In March 2010 he was convicted of ignoring labour laws over a scheme in which he used GIP staff to transfer tuna boats from China and South Korea to French Polynesia for his private fishing business. He was sentenced to one year in prison. The prison sentence was upheld on appeal in 2012.

In April 2010 he was sentenced to four years in prison for manslaughter over the 2003 sinking of the Tahiti Nui IV. In December 2019, the administrative court of French Polynesia ruled that he did not have to reimburse the government for compensation paid to the families of the victims.
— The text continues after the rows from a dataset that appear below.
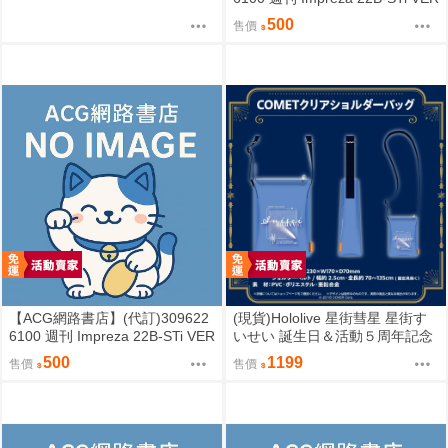
SION をつくる (10)
500
售價
【ACG網路書店】(代訂)309622
(現貨)Hololive 星街彗星 星街す
6100 週刊 Impreza 22B-STi VER
いせい 誕生日＆活動５周年記念
SION をつくる (9)
COMET透明側背包 單肩背包
500
1199
售價
售價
In July 2013 he was charged with kidnapping and forcible confinement as part of an organised criminal gang over the 1997 disappearance and murder of journalist Jean-Pascal Couraud. In April 2014 Le Monde leaked wiretap recordings in which Puputauki discussed the murder of Couraud with two of his GIP subordinates. The wiretap evidence was thrown out by the Court of Cassation in January 2015. The charges are still outstanding.

In October 2016 he was convicted of abuse of public funds over his management of the GIP, and sentenced to a further 18 months imprisonment. In May 2017 he was convicted of abuse of trust over a failed property deal, and given a two-year suspended prison sentence. The sentence was upheld on appeal in 2018.